In return, Ground Truth requires a response formatted like the following:

**Example of expected return data**  

```
[
   {        
        "datasetObjectId": <string>,
        "consolidatedAnnotation": {
            "content": {
                "<labelattributename>": {
                    # ... label content
                }
            }
        }
    },
   {        
        "datasetObjectId": <string>,
        "consolidatedAnnotation": {
            "content": {
                "<labelattributename>": {
                    # ... label content
                }
            }
        }
    }
    .
    .
    .
]
```
At this point, all the data you're sending to your S3 bucket, other than the `datasetObjectId`, is in the `content` object.

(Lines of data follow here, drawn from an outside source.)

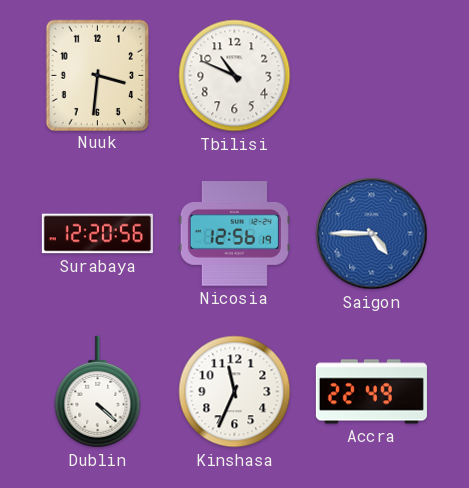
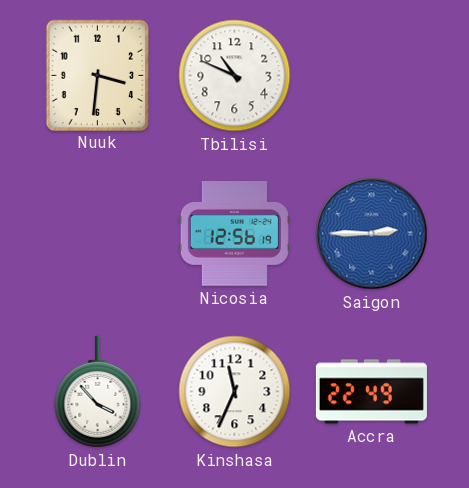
Surabaya: 12:20 -> none
Saigon: 4:45 -> 2:45
Dublin: 4:22 -> 3:53
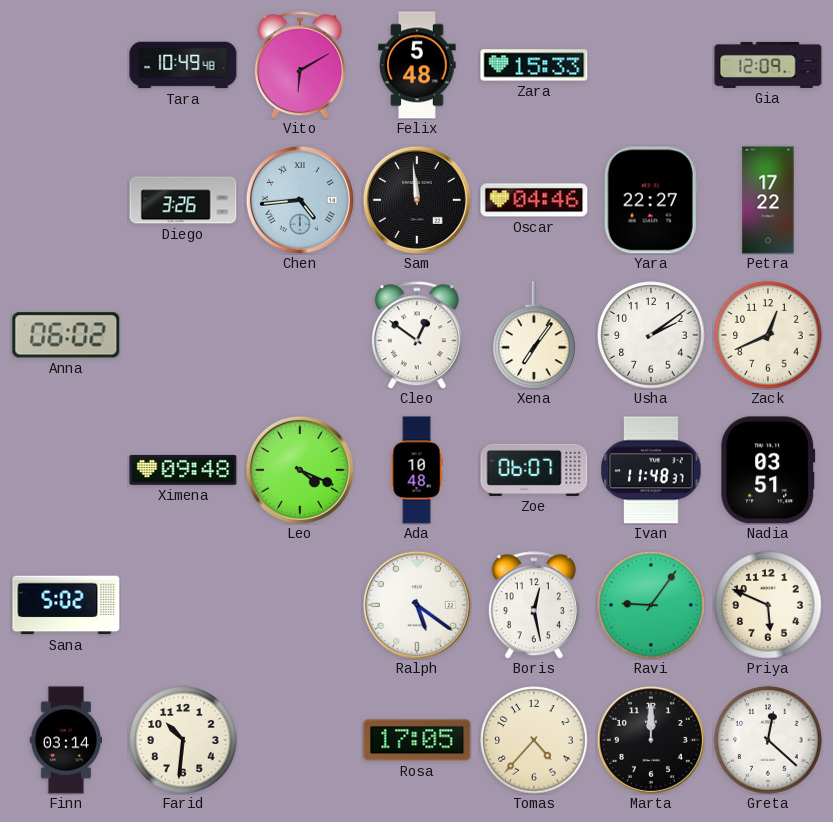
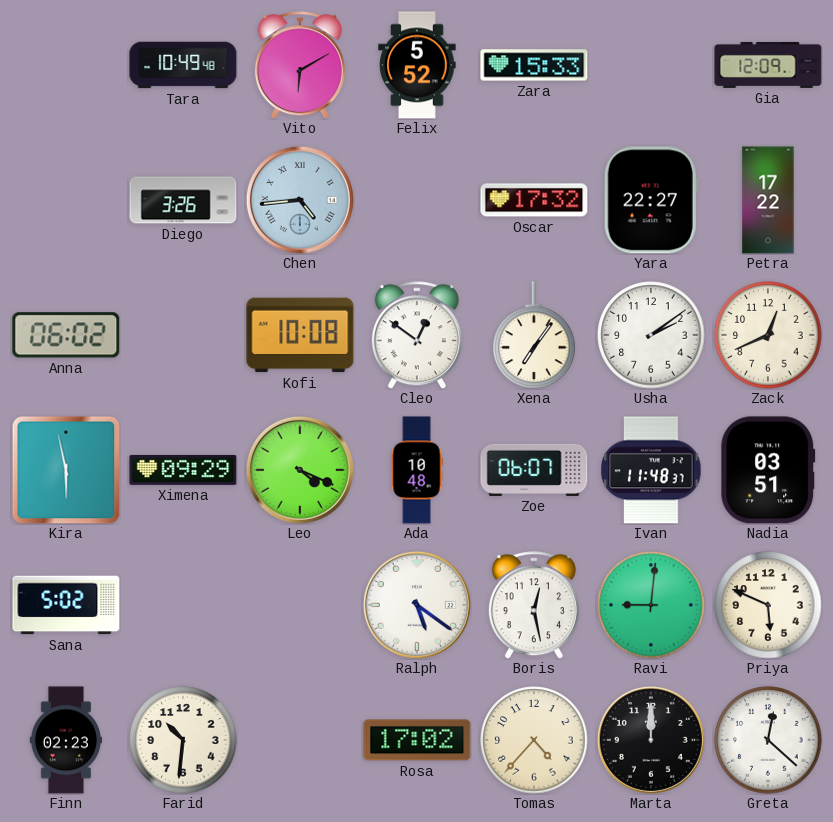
Felix: 5:48 -> 5:52
Sam: 11:59 -> none
Oscar: 04:46 -> 17:32
Kofi: none -> 10:08
Kira: none -> 5:58
Ximena: 09:48 -> 09:29
Ravi: 9:06 -> 9:01
Finn: 03:14 -> 02:23
Rosa: 17:05 -> 17:02
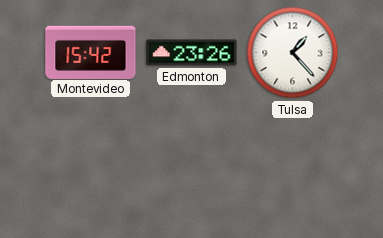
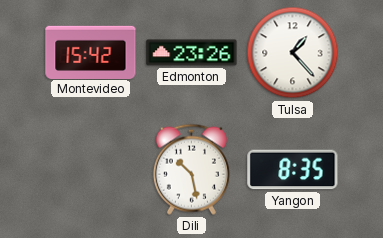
Dili: none -> 10:28
Yangon: none -> 8:35
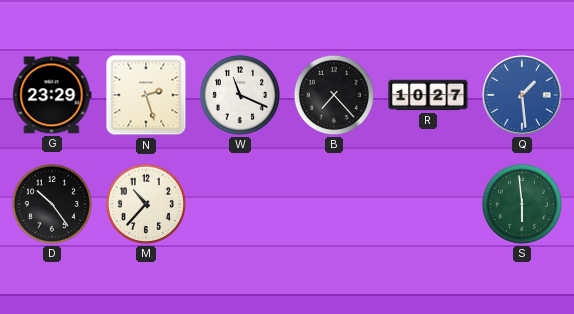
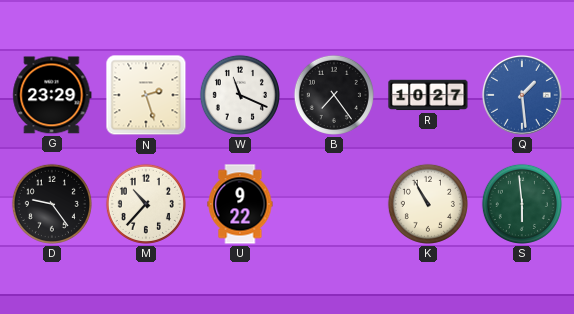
B: 7:23 -> 7:24
D: 10:24 -> 9:24
U: none -> 9:22
K: none -> 10:55
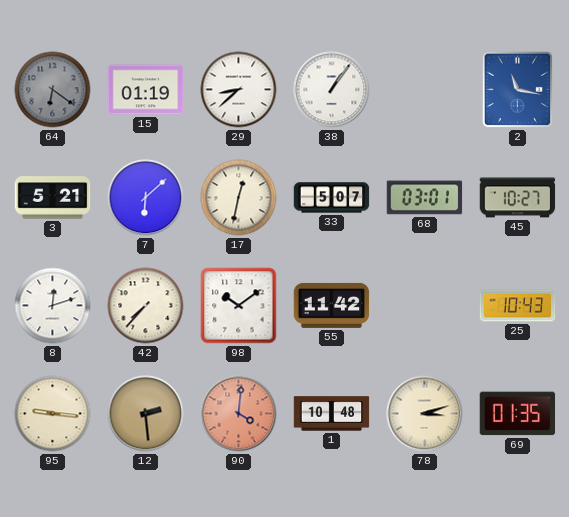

When you return annotations in `content`, this results in an entry in your job's output manifest like the following:

**Example of label format in output manifest**  

```
{  "source-ref"/"source" : "<s3uri or content>", 
   "<labelAttributeName>": {
        # ... label content from you
    },   
   "<labelAttributeName>-metadata": { # This will be added by Ground Truth
        "job_name": <labelingJobName>,
        "type": "groundTruth/custom",
        "human-annotated": "yes", 
        "creation_date": <date> # Timestamp of when received from Post-labeling Lambda
    }
}
```

Because of the potentially complex nature of a custom template and the data it collects, Ground Truth does not offer further processing of the data.